Modeling Friction with Lagrange: Easiest Method?

[Dale]

Hi Everyone,

I want to use the Lagrange approach (which I am not terribly familiar with) to model a system with friction. I was thinking of modeling the losses due to friction as a simple constant dissipation of energy over time. Can I simply add a term of the form -Ft to the potential energy? (F is the amount of energy lost to friction in a unit time)

If not, what is the easiest way to add an energy-dissapation term?

-Thanks
Dale

 

[Crosson]

If you add a term -Ft it will not appear then it will not appear in the equations of motion!

Better to use the Euler-Lagrange equations to find the equations of motion, and then insert your friction directly into the equations of motion.
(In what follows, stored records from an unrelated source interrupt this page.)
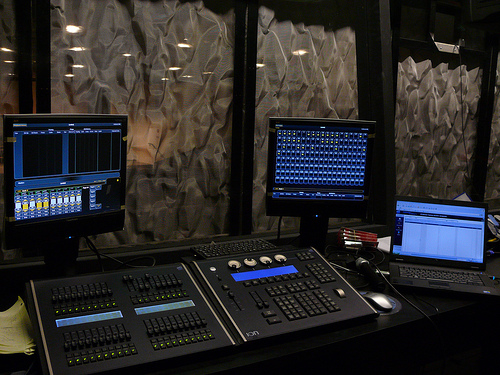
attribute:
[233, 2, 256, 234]
jamb — black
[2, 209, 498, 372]
desk — black, long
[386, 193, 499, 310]
laptop — running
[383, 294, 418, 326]
desk — wooden, black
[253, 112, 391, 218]
screen — blue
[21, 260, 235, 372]
board — mixing, black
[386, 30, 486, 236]
window — large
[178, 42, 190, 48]
reflection — light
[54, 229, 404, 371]
board. — sound board, advanced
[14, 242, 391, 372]
equipment — ready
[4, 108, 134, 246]
screen — blue black and yellow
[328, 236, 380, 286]
microphone — black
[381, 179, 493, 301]
laptop — black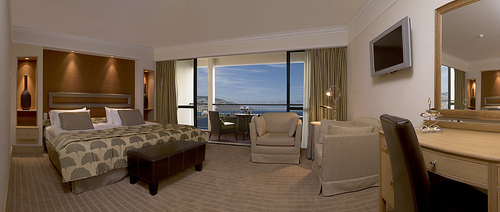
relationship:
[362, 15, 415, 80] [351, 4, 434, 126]
television on wall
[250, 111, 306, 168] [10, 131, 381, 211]
chair on floor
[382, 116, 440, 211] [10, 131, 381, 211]
chair on floor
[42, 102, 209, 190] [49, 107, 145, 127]
bed has pillows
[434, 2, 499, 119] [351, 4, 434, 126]
mirror on wall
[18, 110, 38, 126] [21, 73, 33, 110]
shelf has vase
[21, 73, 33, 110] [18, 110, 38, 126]
vase on shelf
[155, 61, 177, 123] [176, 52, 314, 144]
curtains on window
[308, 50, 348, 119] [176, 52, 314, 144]
curtains on window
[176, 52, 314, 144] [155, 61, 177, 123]
window has curtains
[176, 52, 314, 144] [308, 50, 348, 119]
window has curtains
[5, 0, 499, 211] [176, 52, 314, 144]
room has window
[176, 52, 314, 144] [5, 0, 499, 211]
window in room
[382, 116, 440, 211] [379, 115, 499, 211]
chair near desk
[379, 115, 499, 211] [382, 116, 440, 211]
desk near chair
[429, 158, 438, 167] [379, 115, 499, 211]
handle on desk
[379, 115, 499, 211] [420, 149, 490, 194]
desk has drawer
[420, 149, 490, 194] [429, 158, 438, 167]
drawer has handle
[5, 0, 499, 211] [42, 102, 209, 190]
room has bed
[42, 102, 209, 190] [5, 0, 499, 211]
bed in room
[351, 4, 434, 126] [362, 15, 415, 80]
wall has television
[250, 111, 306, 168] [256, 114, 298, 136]
chair has pillows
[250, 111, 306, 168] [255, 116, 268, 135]
chair has pillow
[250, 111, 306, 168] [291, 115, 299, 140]
chair has pillow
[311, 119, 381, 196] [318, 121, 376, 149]
couch has pillows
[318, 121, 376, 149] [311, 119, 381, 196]
pillows on couch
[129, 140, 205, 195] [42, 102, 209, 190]
bench near bed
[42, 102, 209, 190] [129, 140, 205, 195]
bed near bench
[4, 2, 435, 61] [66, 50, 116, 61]
ceiling has lights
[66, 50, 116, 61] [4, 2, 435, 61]
lights in ceiling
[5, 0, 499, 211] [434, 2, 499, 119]
room in mirror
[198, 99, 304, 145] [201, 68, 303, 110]
balcony has view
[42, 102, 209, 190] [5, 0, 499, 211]
bed in bedroom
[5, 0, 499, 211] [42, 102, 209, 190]
bedroom has bed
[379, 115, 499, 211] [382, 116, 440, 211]
desk has chair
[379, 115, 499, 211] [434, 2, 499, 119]
desk has mirror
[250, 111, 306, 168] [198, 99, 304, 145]
chair near balcony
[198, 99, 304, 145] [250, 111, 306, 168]
balcony near chair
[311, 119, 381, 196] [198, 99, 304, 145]
couch near balcony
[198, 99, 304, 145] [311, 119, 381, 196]
balcony near couch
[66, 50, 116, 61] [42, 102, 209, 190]
lights above bed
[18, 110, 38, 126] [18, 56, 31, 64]
shelf has light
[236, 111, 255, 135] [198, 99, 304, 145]
table on balcony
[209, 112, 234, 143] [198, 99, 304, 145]
chair on balcony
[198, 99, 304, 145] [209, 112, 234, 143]
balcony has chair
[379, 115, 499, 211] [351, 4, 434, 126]
desk against wall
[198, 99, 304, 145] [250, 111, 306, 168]
balcony behind chair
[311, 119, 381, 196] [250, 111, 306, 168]
couch next to chair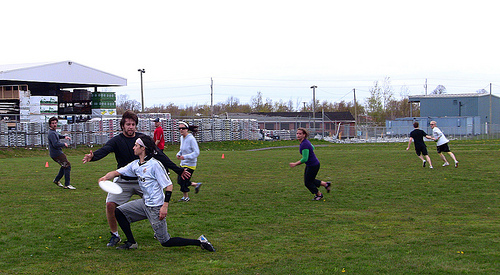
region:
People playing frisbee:
[36, 111, 463, 193]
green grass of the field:
[228, 195, 468, 274]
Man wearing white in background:
[428, 117, 458, 168]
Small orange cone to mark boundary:
[218, 152, 227, 159]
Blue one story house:
[402, 89, 499, 144]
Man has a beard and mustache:
[119, 115, 139, 135]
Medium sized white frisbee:
[98, 177, 125, 197]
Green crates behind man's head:
[94, 90, 118, 110]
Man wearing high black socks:
[53, 162, 75, 184]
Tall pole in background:
[306, 79, 322, 121]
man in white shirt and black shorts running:
[425, 119, 460, 170]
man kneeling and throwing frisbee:
[96, 134, 216, 254]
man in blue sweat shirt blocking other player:
[78, 110, 193, 250]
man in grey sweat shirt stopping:
[43, 115, 78, 193]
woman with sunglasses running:
[172, 120, 203, 203]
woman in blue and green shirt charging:
[286, 125, 331, 207]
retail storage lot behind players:
[2, 86, 288, 145]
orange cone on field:
[220, 152, 225, 160]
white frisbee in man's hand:
[97, 175, 124, 194]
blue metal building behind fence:
[385, 90, 498, 137]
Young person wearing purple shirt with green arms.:
[290, 127, 331, 201]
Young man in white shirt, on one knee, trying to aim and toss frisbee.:
[97, 137, 213, 251]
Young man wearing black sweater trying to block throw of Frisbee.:
[82, 111, 189, 179]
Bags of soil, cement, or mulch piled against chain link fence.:
[2, 112, 289, 145]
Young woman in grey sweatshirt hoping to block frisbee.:
[173, 118, 201, 200]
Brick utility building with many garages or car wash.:
[253, 110, 358, 140]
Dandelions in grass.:
[450, 247, 470, 261]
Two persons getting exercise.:
[405, 118, 461, 172]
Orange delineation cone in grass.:
[216, 151, 229, 164]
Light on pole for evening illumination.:
[308, 83, 320, 144]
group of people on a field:
[24, 105, 482, 264]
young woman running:
[285, 126, 336, 209]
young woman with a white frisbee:
[86, 135, 227, 262]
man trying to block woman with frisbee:
[75, 98, 230, 266]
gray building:
[398, 87, 498, 136]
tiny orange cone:
[40, 158, 52, 171]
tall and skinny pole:
[305, 85, 325, 135]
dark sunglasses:
[175, 125, 190, 133]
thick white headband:
[131, 133, 151, 149]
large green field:
[4, 136, 499, 273]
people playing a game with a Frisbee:
[35, 111, 476, 261]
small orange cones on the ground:
[35, 136, 239, 174]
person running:
[277, 116, 340, 206]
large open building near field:
[0, 59, 130, 170]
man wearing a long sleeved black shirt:
[71, 105, 190, 191]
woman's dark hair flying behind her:
[169, 114, 206, 144]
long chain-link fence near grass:
[0, 111, 497, 156]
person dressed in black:
[396, 112, 432, 161]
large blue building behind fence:
[381, 84, 498, 141]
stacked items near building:
[3, 80, 283, 144]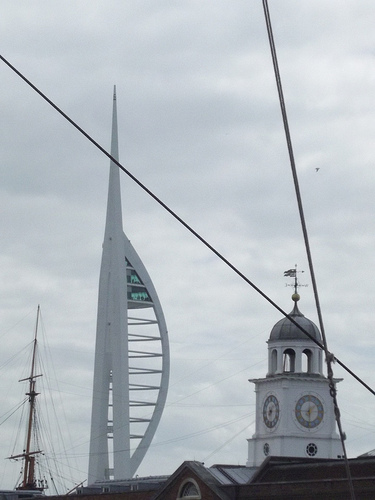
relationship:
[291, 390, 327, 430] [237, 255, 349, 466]
clock on tower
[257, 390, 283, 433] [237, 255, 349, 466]
clock on tower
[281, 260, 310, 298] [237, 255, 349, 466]
vane on tower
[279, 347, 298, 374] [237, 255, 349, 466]
arch on tower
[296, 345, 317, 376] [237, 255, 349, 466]
arch on tower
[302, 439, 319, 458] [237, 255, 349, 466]
circle on tower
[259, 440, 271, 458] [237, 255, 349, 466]
circle on tower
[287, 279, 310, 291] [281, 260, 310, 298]
arrow on vane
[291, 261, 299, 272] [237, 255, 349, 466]
point on tower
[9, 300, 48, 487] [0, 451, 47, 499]
mast of boat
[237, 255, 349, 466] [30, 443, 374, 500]
tower on building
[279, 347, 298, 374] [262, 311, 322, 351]
arch under dome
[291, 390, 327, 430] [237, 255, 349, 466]
clock in tower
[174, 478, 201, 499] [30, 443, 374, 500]
window on building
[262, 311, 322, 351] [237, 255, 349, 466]
dome of tower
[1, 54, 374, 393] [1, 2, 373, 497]
wires in sky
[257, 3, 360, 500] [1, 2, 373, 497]
wires in sky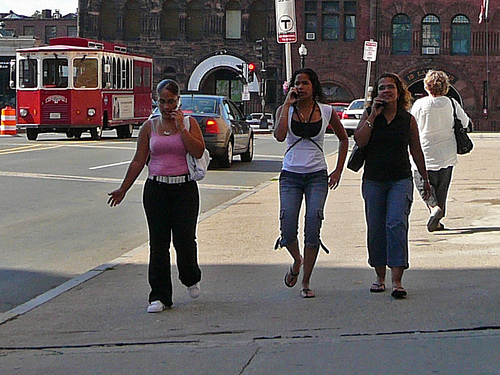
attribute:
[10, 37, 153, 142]
truck — red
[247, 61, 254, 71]
streetlight — red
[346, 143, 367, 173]
purse — black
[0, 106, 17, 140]
cone — orange, white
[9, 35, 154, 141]
trolley — red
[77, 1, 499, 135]
building — red brick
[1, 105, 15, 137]
barrel — white, orange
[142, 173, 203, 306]
pants — black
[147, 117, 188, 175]
shirt — pink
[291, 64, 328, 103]
hair — dark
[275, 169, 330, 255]
jeans — blue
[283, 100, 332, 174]
shirt — white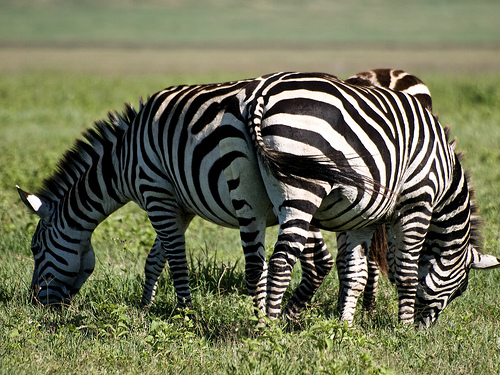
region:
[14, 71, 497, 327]
Zebras standing in the grass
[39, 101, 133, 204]
The mane of the zebra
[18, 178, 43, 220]
The left ear of the zebra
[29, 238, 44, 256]
The left eye of the zebra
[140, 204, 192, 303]
The front legs of the zebra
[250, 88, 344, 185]
The tail of the zebra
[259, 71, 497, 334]
The zebra is eating the grass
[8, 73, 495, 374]
A grass field below the zebra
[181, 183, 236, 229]
The stomach of the zebra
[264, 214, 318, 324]
The back leg of the zebra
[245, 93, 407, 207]
Zebra's tail in motion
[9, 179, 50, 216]
Zebra's black and white left ear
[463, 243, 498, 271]
Black and white zebra's ear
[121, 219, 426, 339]
Grouping of zebra legs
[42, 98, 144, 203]
Black and white striped mane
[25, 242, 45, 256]
Black zebra's eye looking towards the ground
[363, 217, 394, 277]
Black zebra's tail hanging down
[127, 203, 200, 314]
Zebra's two front legs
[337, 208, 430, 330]
Zebra's two front legs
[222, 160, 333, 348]
Zebra's black and white back legs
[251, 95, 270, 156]
black and white top of a zebra tale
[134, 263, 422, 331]
black and white striped legs of zebras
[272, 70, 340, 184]
black and white stripes on zebra's butt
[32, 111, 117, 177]
black and white striped zebra's mane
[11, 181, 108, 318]
zebra bent over eating grass and clover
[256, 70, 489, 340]
black and white zebra bent over eating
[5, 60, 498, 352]
three zebra eating green grass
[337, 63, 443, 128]
zebra standing behind another zebra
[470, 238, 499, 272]
black and white stripes of zebra's ear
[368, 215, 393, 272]
tail of zebra hidden behind other zebras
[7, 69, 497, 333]
Two zebras in the foreground.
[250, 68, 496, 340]
Black and white stripes on the zebra.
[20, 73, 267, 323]
Zebra eating the grass.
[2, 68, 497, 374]
Grass in the forefront.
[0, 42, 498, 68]
Dirt road in the background.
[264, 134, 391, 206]
Back tail on the zebra.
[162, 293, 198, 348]
Weed in the grass.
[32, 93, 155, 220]
Black and white mane on the zebra.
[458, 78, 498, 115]
Small green bush in the background.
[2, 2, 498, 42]
Dark green grass in the background.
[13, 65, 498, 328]
two zebras in the wild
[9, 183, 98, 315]
the head of a zebra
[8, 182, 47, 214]
the ear of a zebra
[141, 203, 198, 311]
the front legs of a zebra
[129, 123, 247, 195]
the stripes of a zebra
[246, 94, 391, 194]
the tail of a zebra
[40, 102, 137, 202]
the main of a zebra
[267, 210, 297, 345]
the back leg of a zebra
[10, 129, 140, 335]
a zebra eating grass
Edit: Some treatments due this by making the RHS of the Euler-Lagrange equations non-zero.

 

[Ben Niehoff]

There is a standard way to do this, by means of a "dissipation function" $\mathcal F$. The dissipation function represents the power lost to friction, so it is often a quadratic function of the generalized velocities $\dot q_i$. Lagrange's equations of motion then become:

$$\frac d{dt} \left( \frac{\partial L}{\partial \dot q_i} \right) - \frac{\partial L}{\partial q_i} = - \frac{\partial {\mathcal F}}{\partial \dot q_i}$$

Note that $\mathcal F$ is quadratic in the velocities only when the frictional forces are linear in the velocities; that is, for ordinary friction. For viscous cases when the forces are proportional to the square of the velocity, $\mathcal F$ would take on a different form.

 

[Dale]

Edit: Some treatments due this by making the RHS of the Euler-Lagrange equations non-zero.

There is a standard way to do this, by means of a "dissipation function" $\mathcal F$. The dissipation function represents the power lost to friction, so it is often a quadratic function of the generalized velocities $\dot q_i$. Lagrange's equations of motion then become:

$$\frac d{dt} \left( \frac{\partial L}{\partial \dot q_i} \right) - \frac{\partial L}{\partial q_i} = \frac{\partial {\mathcal F}}{\partial \dot q_i}$$

Thanks, to both of you, this is exactly what I need.

Note that $\mathcal F$ is quadratic in the velocities only when the frictional forces are linear in the velocities; that is, for ordinary friction. For viscous cases when the forces are proportional to the square of the velocity, $\mathcal F$ would take on a different form.

By frictional forces being linear in velocity I assume that you mean something to the effect that the energy dissipated by ordinary friction over a unit time is proportional to the velocity, because the force is constant. Is that correct? I am just trying to figure out how to construct this function. It looks like it should be in units of energy/time, perhaps representing the rate at which energy enters the system (negative numbers for dissipation, and 0 for purely conservative).

Edit: never mind, I just noticed that you already said it was power (energy/time) lost to friction (positive for dissipation). But if you have any references that discuss this in depth I would be appreciative!

 

[Ben Niehoff]

Ack, I forgot a minus sign! I've fixed the original post. The revised equation is:

$$\frac d{dt} \left( \frac{\partial L}{\partial \dot q_i} \right) - \frac{\partial L}{\partial q_i} = - \frac{\partial {\mathcal F}}{\partial \dot q_i}$$

$\mathcal F$ is then a positive definite quadratic form in the generalized velocities. Specifically, if the generalized forces of friction are

$$Q_i = -k_i \dot q_i$$

then $\mathcal F$ is given by

$${\mathcal F} = \frac 12 \sum_i k_i \dot q_i^2$$

such that

$$Q_i = - \frac{\partial {\mathcal F}}{\partial \dot q_i}$$

The reference I'm using is Classical Mechanics, by Goldstein, Poole, & Safko. I looked in Marion & Thornton also, but I couldn't find it (it may be in there; I didn't look very hard).